Re:Discovered within hours of its explosion?

[gmueckl]

Yet, no time has passed for the traveling light. Or more precisely: if an observer had followed the light emitted from the supernova at almost the speed of light, very little time would have passed in his frame of reference. So what we take as 21 million years would have been nearly instantaneous for our traveling observer. Simultaneity is a weird thing when time is relative.

Re:Discovered within hours of its explosion?

[interkin3tic]

Important lesson here: there is no "+1 pedantic" mod. On slashdot or in real life, which is why no one was too interested in making out with you new year's eve 1999 when you were telling everyone that the millennium wouldn't start until the next year.

Re:Discovered within hours of its explosion?

[Missing.Matter]

Because that's what nerds do (and consequently why everyone hates them). They're infuriatingly pedantic, and love to correct people even on the smallest details because it makes them seem smarter (and therefore better).

Re:Discovered within hours of its explosion?

[fyngyrz]

Because that's what nerds do (and consequently why everyone hates them).

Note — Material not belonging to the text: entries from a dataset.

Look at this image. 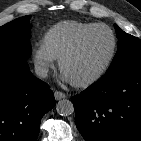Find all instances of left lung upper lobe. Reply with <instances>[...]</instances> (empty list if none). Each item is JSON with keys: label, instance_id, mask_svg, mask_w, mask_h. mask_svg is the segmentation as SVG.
<instances>
[{"label": "left lung upper lobe", "instance_id": "obj_1", "mask_svg": "<svg viewBox=\"0 0 141 141\" xmlns=\"http://www.w3.org/2000/svg\"><path fill=\"white\" fill-rule=\"evenodd\" d=\"M114 26L118 38V50L106 74L141 64V40L127 34L117 25Z\"/></svg>", "mask_w": 141, "mask_h": 141}]
</instances>
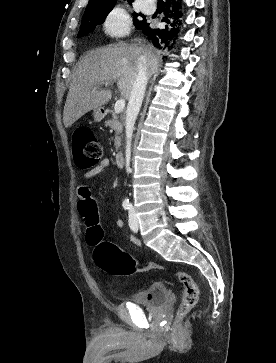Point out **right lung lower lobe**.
Returning <instances> with one entry per match:
<instances>
[{"instance_id":"1","label":"right lung lower lobe","mask_w":276,"mask_h":363,"mask_svg":"<svg viewBox=\"0 0 276 363\" xmlns=\"http://www.w3.org/2000/svg\"><path fill=\"white\" fill-rule=\"evenodd\" d=\"M164 13L166 17L163 20L169 23L165 29L150 27L145 22L139 27L153 45L162 50L172 48L175 40L178 39L181 33L183 17L181 0H166V10Z\"/></svg>"}]
</instances>
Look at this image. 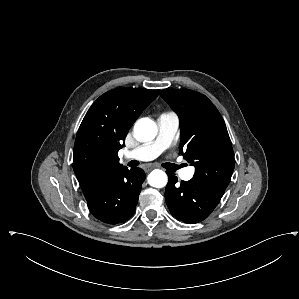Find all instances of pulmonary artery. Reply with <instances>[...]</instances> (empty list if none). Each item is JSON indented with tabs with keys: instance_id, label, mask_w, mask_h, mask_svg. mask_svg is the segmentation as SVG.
<instances>
[{
	"instance_id": "1",
	"label": "pulmonary artery",
	"mask_w": 299,
	"mask_h": 299,
	"mask_svg": "<svg viewBox=\"0 0 299 299\" xmlns=\"http://www.w3.org/2000/svg\"><path fill=\"white\" fill-rule=\"evenodd\" d=\"M157 122L158 135L156 139L126 152L125 158L149 161L159 156L170 146L179 128L178 116L173 112L162 113ZM193 175V167H187L180 171V177L183 180H190Z\"/></svg>"
}]
</instances>
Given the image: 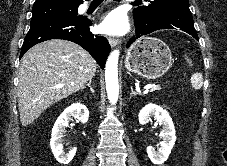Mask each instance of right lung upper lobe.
<instances>
[{"mask_svg": "<svg viewBox=\"0 0 227 166\" xmlns=\"http://www.w3.org/2000/svg\"><path fill=\"white\" fill-rule=\"evenodd\" d=\"M83 0H36L34 5L42 4H70V5H80Z\"/></svg>", "mask_w": 227, "mask_h": 166, "instance_id": "cb5924a9", "label": "right lung upper lobe"}]
</instances>
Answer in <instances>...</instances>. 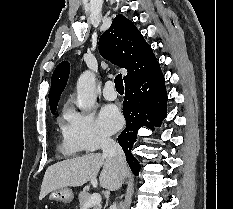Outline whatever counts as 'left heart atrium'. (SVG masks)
I'll list each match as a JSON object with an SVG mask.
<instances>
[{
    "instance_id": "obj_1",
    "label": "left heart atrium",
    "mask_w": 233,
    "mask_h": 209,
    "mask_svg": "<svg viewBox=\"0 0 233 209\" xmlns=\"http://www.w3.org/2000/svg\"><path fill=\"white\" fill-rule=\"evenodd\" d=\"M99 124L107 133L117 131L122 124V117L118 108L114 105H105L99 114Z\"/></svg>"
}]
</instances>
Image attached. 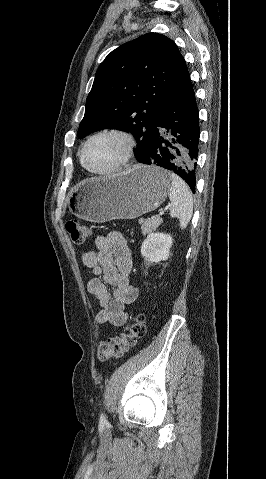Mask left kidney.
<instances>
[{
	"instance_id": "5707ae66",
	"label": "left kidney",
	"mask_w": 266,
	"mask_h": 479,
	"mask_svg": "<svg viewBox=\"0 0 266 479\" xmlns=\"http://www.w3.org/2000/svg\"><path fill=\"white\" fill-rule=\"evenodd\" d=\"M172 244L173 239L169 234L150 233L142 243L141 254L148 264L158 263L169 257Z\"/></svg>"
}]
</instances>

They're infuriatingly pedantic, and love to correct people even on the smallest details because it makes them seem smarter (and therefore better).

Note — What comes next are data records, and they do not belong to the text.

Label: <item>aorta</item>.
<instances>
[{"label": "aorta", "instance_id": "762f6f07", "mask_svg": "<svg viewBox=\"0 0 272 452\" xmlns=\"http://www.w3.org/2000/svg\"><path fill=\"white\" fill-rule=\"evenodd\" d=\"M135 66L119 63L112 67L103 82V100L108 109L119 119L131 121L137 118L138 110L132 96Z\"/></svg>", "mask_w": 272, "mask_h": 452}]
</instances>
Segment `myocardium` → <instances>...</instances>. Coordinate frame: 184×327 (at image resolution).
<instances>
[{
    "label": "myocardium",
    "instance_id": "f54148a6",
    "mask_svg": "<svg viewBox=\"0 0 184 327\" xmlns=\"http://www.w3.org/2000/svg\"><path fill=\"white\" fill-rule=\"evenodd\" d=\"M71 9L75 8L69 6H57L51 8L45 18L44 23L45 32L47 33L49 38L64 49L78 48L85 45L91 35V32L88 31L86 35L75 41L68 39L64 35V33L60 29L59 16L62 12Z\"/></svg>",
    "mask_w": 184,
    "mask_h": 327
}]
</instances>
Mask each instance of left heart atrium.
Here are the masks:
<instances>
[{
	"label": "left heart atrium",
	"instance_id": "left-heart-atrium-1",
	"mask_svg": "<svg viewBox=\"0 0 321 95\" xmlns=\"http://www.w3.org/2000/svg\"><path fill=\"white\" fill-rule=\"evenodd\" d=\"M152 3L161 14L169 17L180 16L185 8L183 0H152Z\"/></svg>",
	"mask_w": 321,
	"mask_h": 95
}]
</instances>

More accurately presented / corrected is better, and the reason the people you call "nerds" infuriate others is because the lazy and low-functioning hate being reminded the things they believe are imprecise because they don't take the time (or have the ability) to think things out to a more precise conclusion.

It is not anyone's job to dumb things down (or leave them down, when presented that way) so you'll be comfortable. If the status quo is to be moved, up is clearly the ethical and moral way to move it. If it is not to be moved, you'll need a better reason than "I'm uncomfortable with statements that are more accurate than mine."

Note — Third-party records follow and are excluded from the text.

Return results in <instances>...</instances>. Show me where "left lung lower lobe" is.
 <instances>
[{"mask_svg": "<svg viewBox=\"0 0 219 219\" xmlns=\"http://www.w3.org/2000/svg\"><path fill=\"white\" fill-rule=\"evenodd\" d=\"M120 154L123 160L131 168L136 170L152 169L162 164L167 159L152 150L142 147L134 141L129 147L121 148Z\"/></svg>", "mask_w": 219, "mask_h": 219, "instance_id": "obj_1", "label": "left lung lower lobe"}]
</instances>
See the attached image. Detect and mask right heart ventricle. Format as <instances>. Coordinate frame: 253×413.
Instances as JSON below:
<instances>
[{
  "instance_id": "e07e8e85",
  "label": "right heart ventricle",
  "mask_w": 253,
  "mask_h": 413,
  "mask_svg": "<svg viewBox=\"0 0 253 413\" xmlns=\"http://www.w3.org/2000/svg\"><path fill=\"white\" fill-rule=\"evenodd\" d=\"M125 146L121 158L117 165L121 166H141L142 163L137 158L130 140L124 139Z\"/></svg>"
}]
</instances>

"Getting things right" is a much more laudable human goal than "keeping things approximate."

Further, in this particular venue, the audience is generally a good deal smarter than, say, on Gawker. If you present in a clumsy or inaccurate manner here, it's really kind of silly to expect it to go unremarked.

Re:Discovered within hours of its explosion?

[rubycodez]

Except you pseudo-relativity experts don't understand we can establish our reference frame as a standard, and that the exploding star is essentially in our reference frame, as it is not in relativistic motion in relation to us, nor is it or we in huge potential well in relation to each other. It's just a real-time signal propagation lag we experience, no different than sound of firecracker two city blocks away taking a second to reach you.

Re:Discovered within hours of its explosion?

[Missing.Matter]

Right, exactly what I was talking about. Sanctimonious, enlarged ego, inflated sense of self importance. This post is a good example why the people I call "nerds" infuriate me and most others. You really believe you're better and smarter than most people don't you?

Further, in this particular venue, the audience is generally a good deal smarter than, say, on Gawker.

In this particular venue it's especially annoying because we all know about relativity and it's entirely tangent to the discussion.

Re:Discovered within hours of its explosion?

[Cyberax]

It IS different. With a firecracker we have a flash which reaches us 'instantaneously' and then a sound which takes a few moments to reach us. Moreover, different observers with clocks synchronized to a same source would see the flash at the same time (we're ignoring relativity) so they can agree on a universal frame of reference (Earth + UTC time).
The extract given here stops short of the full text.